Portfolios have been used over time to highlight the work that a student has completed and also show that they have made progress from the start of a subject to the end of it. Schools nowadays have been more aware of the effectiveness of portfolios for students to reflect, however, drawing from personal experiences I never got the chance to receive a portfolio until nearing the end of my primary school years. This gave me an implication on what to improve on because I was going to be critiqued by parents and teachers at parent-teacher interviews. I personally think that portfolios would be a great thing to implement in my own classroom one day as it allows me to track a student’s improvements (or lack thereof).
After reading this week’s reading about “Balancing the Two Faces of ePortfolios” by Helen C. Barrett, I learned that ePortfolios were flexible because they were available to be accessed anywhere in the world as technology advances. I was also inspired to know that there were two purposes for a portfolio – showcase and workspace (Figure 1).
I learnt that workspace is the process where the student is continually learning, whereas showcase was where students were held accountable for their work and allowed the students to create an evaluation on what they learnt over a time frame. Overall, the entirety of the portfolio highlighted progress and works were placed for display.
In the reading, the author mentions about three stages of ePortfolio development.
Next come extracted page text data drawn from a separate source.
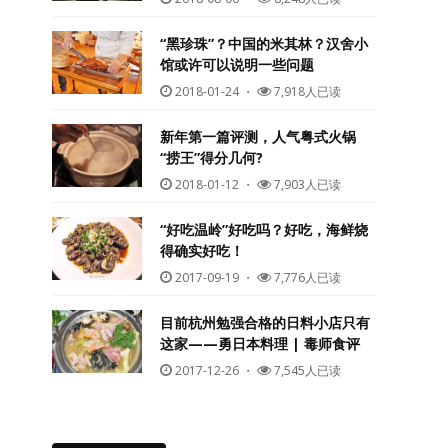
“黑珍珠”？中国的米其林？汉舍小
馆或许可以说明一些问题
2018-01-24
・
7,918人已读
新年第一篇评测，人气粤式火锅
“捞王”得分几何?
2018-01-12
・
7,903人已读
“好吃温岭”好吃吗？好吃，海鲜烧
得确实好吃！
2017-09-19
・
7,776人已读
目前杭州勉强合格的日料小店只有
这家——勇日本料理 | 毒师食评
2017-12-26
・
7,545人已读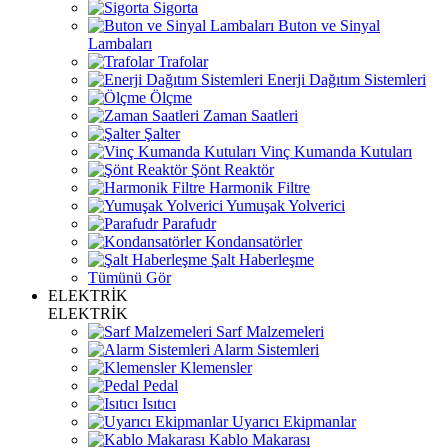
Sigorta
Buton ve Sinyal
Lambaları
Trafolar
Enerji Dağıtım Sistemleri
Ölçme
Zaman Saatleri
Şalter
Vinç Kumanda Kutuları
Şönt Reaktör
Harmonik Filtre
Yumuşak Yolverici
Parafudr
Kondansatörler
Şalt Haberleşme
Tümünü Gör
ELEKTRİK
ELEKTRİK
Sarf Malzemeleri
Alarm Sistemleri
Klemensler
Pedal
Isıtıcı
Uyarıcı Ekipmanlar
Kablo Makarası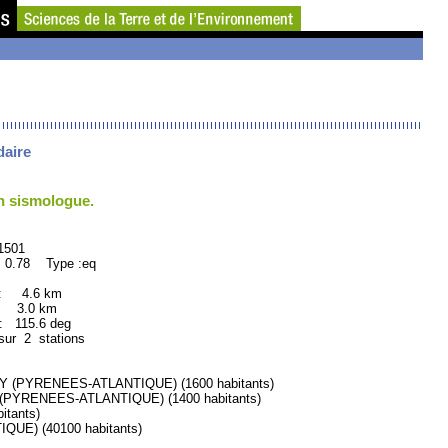
daire
un sismologue.
01
 0.78 Type :eq
 : 4.6 km
: 3.0 km
115.6 deg
sur 2 stations
(PYRENEES-ATLANTIQUE) (1600 habitants)
PYRENEES-ATLANTIQUE) (1400 habitants)
tants)
E) (40100 habitants)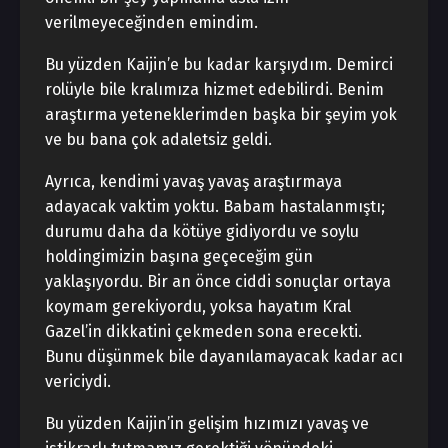
verilmeyeceğinden emindim.
Bu yüzden Kaijin’e bu kadar karşıydım. Demirci
rolüyle bile kralımıza hizmet edebilirdi. Benim
araştırma yeteneklerimden başka bir şeyim yok
ve bu bana çok adaletsiz geldi.
Ayrıca, kendimi yavaş yavaş araştırmaya
adayacak vaktim yoktu. Babam hastalanmıştı;
durumu daha da kötüye gidiyordu ve soylu
holdingimizin başına geçeceğim gün
yaklaşıyordu. Bir an önce ciddi sonuçlar ortaya
koymam gerekiyordu, yoksa hayatım Kral
Gazel’in dikkatini çekmeden sona erecekti.
Bunu düşünmek bile dayanılamayacak kadar acı
vericiydi.
Bu yüzden Kaijin’in gelişim hızımızı yavaş ve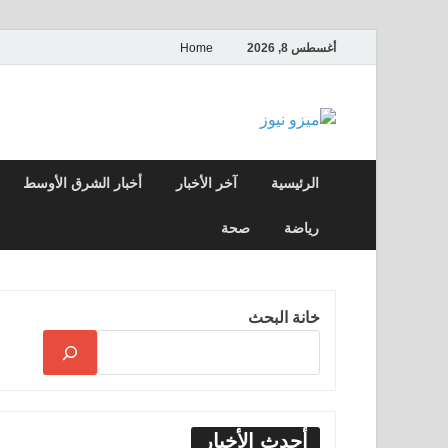
أغسطس 8, 2026
Home
ميزو نيوز
بوابة إخبارية عربية تقدم الأخبار العاجلة وال
الرئيسية
آخر الأخبار
أخبار الشرق الأوسط
رياضة
صحة
خانة البحث
أحدث الأخبار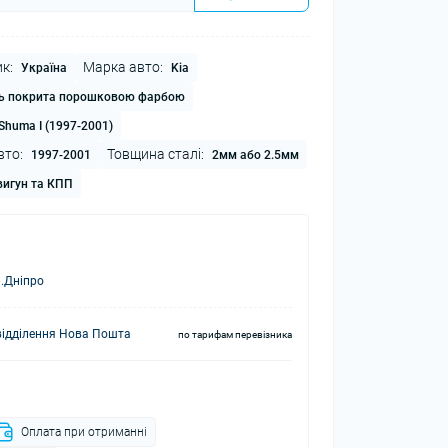
к:
Марка авто:
Україна
Kia
ь покрита порошковою фарбою
Shuma I (1997-2001)
вто:
Товщина сталі:
1997-2001
2мм або 2.5мм
игун та КПП
.Дніпро
відділення Нова Пошта
по тарифам перевізника
Оплата при отриманні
Although it is a building process, there are some advantages and disadvantages I could pick out from the stages. For example, I thought that the amount of teacher input in the first stage wasn’t giving the students the independence they would require to grow, but without the teacher’s direction, there would be no structure to a student’s portfolio. Another is that student’s only get one curriculum area to focus on (again, this could be argued to be good that they learn to focus on one at a time, but bad that they don’t get a variety of sources). There were many more mentioned in the classroom discussion but I haven’t posted it here.
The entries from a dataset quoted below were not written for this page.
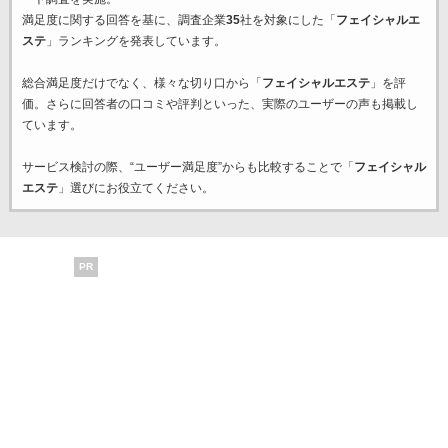
満足度に関する回答を基に、調査企業
35
社を対象にした「
フェイシャルエ
ステ
」ランキングを発表しています。
総合満足度だけでなく、様々な切り口から「
フェイシャルエステ
」を評
価。さらに回答者の口コミや評判といった、実際のユーザーの声も掲載し
ています。
サービス検討の際、“ユーザー満足度”からも比較することで「
フェイシャル
エステ
」選びにお役立てください。
PR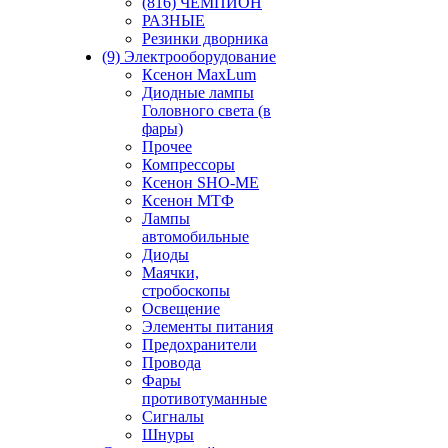
(816) ЧЕМПИОН
РАЗНЫЕ
Резинки дворника
(9) Электрооборудование
Ксенон MaxLum
Диодные лампы
Головного света (в
фары)
Прочее
Компрессоры
Ксенон SHO-ME
Ксенон МТФ
Лампы
автомобильные
Диоды
Маячки,
стробоскопы
Освещение
Элементы питания
Предохранители
Провода
Фары
противотуманные
Сигналы
Шнуры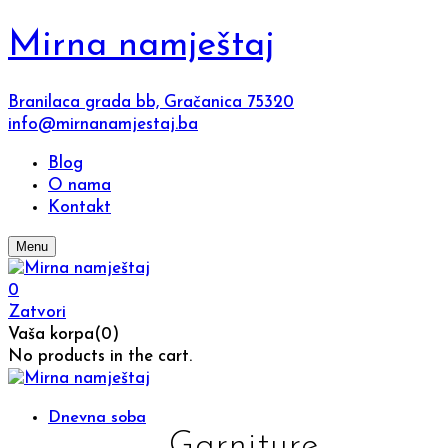
Mirna namještaj
Branilaca grada bb, Gračanica 75320
info@mirnanamjestaj.ba
Blog
O nama
Kontakt
Menu
0
Zatvori
Vaša korpa(0)
No products in the cart.
Dnevna soba
Garniture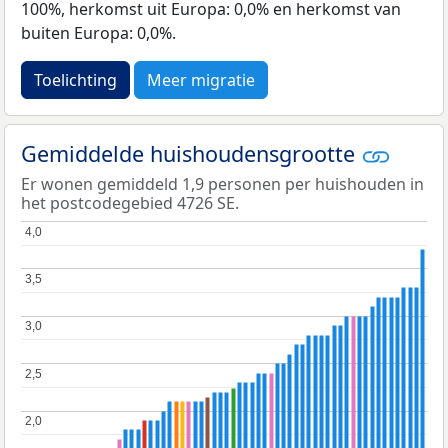
100%, herkomst uit Europa: 0,0% en herkomst van
buiten Europa: 0,0%.
Toelichting
Meer migratie
Gemiddelde huishoudensgrootte
Er wonen gemiddeld 1,9 personen per huishouden in
het postcodegebied 4726 SE.
4,0
4,0
3,5
3,5
3,0
3,0
2,5
2,5
2,0
2,0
All in all, this reading has enlightened me to the idea of implementing a portfolio to keep track of student’s work in the future (after being a pre-service teacher of course). ePortfolios are definitely something to consider in the classroom as it can be easily accessed (away from the classroom). However, I would love to see this in action during practicum visits – it would give me more of a taste as to how I could manage this. This reading has given me a lot of food for thought.